Internists located in Walterboro, SC

Nearly half the women and men in the United States suffer from hypertension, or high blood pressure, and don’t even know it. At Carolina Medical Center in Walterboro, South Carolina, health care professionals diagnose and treat this condition effectively. To learn more about hypertension and how to reduce your risk, call or schedule an appointment online today.

Hypertension Q & A

What is hypertension?

Hypertension, or high blood pressure, is when the force of your blood pressing against the walls of your blood vessels is too high. This condition can lead to devastating consequences, such as:

  • Stroke
  • Heart failure
  • Heart attack
  • Vision loss
  • Kidney disease and failure
  • Sexual dysfunction

Blood pressure readings have two numbers that represent your systolic and diastolic pressures. "Systolic" measures the pressure in your arteries as your heart pumps or contracts. "Diastolic" measures the pressure in between heart contractions, or when your heart rests.

A reading greater than 130/80 (systolic/diastolic) is considered high.

Who develops hypertension?

Typically, hypertension has no identifiable cause. This condition develops in adults gradually as they age. However, several factors can increase your risk of developing hypertension:

  • Age
  • Family history of hypertension
  • Being overweight or obese
  • Tobacco use
  • A heavy sodium diet
  • Potassium or Vitamin D deficiencies
  • Alcohol abuse
  • Stress
  • Underlying chronic conditions (e.g., diabetes, sleep apnea)
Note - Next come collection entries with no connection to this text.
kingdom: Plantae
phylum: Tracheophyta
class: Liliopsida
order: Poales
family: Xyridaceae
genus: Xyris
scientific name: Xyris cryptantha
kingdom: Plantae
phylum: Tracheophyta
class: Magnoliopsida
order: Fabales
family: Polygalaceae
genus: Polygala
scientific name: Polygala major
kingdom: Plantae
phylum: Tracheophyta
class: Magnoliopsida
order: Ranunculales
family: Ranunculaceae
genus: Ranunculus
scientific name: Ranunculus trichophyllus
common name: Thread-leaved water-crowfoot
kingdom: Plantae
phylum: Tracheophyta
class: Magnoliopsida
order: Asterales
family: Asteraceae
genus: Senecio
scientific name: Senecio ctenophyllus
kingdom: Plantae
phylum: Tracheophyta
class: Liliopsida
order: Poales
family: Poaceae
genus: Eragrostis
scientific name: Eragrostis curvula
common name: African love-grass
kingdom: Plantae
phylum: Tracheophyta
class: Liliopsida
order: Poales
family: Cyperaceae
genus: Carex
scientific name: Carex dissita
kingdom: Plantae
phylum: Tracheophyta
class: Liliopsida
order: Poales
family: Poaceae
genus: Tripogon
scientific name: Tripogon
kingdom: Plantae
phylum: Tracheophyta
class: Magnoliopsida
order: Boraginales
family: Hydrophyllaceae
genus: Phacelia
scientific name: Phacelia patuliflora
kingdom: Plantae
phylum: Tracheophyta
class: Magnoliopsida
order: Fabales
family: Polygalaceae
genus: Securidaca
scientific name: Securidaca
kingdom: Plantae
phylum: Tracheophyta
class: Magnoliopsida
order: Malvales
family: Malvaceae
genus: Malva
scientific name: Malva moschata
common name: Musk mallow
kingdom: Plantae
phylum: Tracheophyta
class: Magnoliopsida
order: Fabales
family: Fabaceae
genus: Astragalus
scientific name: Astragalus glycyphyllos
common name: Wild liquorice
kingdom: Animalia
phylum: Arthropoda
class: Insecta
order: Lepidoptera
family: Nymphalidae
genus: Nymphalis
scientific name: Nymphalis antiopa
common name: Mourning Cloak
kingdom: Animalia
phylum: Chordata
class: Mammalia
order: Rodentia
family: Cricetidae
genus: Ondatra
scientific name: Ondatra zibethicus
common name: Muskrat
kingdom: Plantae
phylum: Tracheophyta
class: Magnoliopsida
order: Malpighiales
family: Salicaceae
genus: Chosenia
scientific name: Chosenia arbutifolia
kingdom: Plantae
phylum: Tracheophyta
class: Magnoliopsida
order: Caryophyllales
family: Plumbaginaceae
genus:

In some cases, other underlying conditions or certain medications can lead to hypertension.

How is hypertension diagnosed?

At your appointment, your provider first reviews your medical history and performs a thorough medical evaluation. Then, they take your blood pressure with a pressure cuff -- also called a sphygmomanometer -- to determine if the readings are in a healthy range.

First, they place the cuff around your upper arm. Next, they inflate it manually or electronically, depending on the device. Finally, your practitioner slowly deflates the cuff. Don’t be surprised if your provider performs more than one blood pressure reading from one or both of your arms.

To ensure an accurate hypertension diagnosis, your practitioner may ask you to take additional readings at home or in the doctor’s office. Multiple readings -- sometimes spaced minutes, hours, or days apart -- might be required because your blood pressure can vary depending on factors such as feeling nervous.

How is hypertension managed and treated?

Your specific hypertension treatment plan depends on the severity of your hypertension, age, overall health, and lifestyle. One of the first steps your provider is likely to recommend is making lifestyle changes that benefit your overall health. These changes can go a long way toward improving your condition and include:

  • Quitting smoking
  • Reducing alcohol consumption
  • Exercising regularly

You can also expect your provider to analyze your diet, and recommend changes to limit your sodium intake and increase Vitamin D and potassium.

Sometimes lifestyle changes aren't sufficient to treat hypertension, so your health practitioner at Carolina Medical Center might prescribe medication. Medications can be particularly effective when they complement improved diet and exercise habits.